The administration is hoping that crimes that occur in the front parking lot will be easier to solve after upgrading school’s security system over several months starting last spring.
The improved security system included upgrading the cameras in the main parking lot on Herriman Avenue, the roofs, and the back parking lot. The cameras now display video in color and HD and have zoom features to capture detailed images, according to assistant principal Brian Thompson.
Campus supervisor Mark Hernandez said the updated security cameras are especially useful for identifying suspects when the school’s security team is not present.
Last year, Hernandez said thieves were sometimes stealing gas out of the vans and vandalizing cars.
“If someone says, ‘My car got broken into after tutorial,’” Hernandez said, “we can go back and look and then we can hopefully get some kind of identification and pass it on to the sheriff.”
Along with security cameras, an alarm system in many rooms on campus also provides security. If an intruder breaks into an alarmed room, the system signals the sheriff’s department.

☆ ☆ ☆ ☆ ☆

▸ Work to do:
- a) Copy the passage of the school security article word for word, from "The administration is" to "starting last spring.".
- b) Pick up the school security article after its final sentence and keep it going.

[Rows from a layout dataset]
☆ ☆ ☆ ☆ ☆

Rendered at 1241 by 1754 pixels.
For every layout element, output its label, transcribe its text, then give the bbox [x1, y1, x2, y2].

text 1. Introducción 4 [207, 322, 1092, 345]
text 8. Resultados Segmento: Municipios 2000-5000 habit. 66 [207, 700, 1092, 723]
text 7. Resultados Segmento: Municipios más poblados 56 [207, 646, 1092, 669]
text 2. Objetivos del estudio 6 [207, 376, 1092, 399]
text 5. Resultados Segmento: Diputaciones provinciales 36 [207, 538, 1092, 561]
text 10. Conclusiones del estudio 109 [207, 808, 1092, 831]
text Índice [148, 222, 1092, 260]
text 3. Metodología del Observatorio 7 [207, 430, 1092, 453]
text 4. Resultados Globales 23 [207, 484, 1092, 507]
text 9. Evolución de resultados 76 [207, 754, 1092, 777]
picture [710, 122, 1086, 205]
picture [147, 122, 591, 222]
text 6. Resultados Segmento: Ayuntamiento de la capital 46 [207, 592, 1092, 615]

☆ ☆ ☆ ☆ ☆

▸ Task-by-task results:
- a)
The administration is hoping that crimes that occur in the front parking lot will be easier to solve after upgrading school’s security system over several months starting last spring.

- b)
Security staff like Hernandez are confident that break-ins, vandalism and other crimes on campus will see a steady decrease with the heightened security system.
Even as SHS has upgraded security cameras, the city of Saratoga is also contemplating the use of security cameras.
The recent spike of burglaries has led to Saratoga council member Rishi Kumar to introduce the idea of placing security cameras on some streets in the Golden Triangle neighborhood.
“Currently, there is no policy from the city council to put cameras in Saratoga, so I have brought up the fact that cameras would increase the safety of our neighborhood,” Kumar said. “It has only been a discussion that we have had.”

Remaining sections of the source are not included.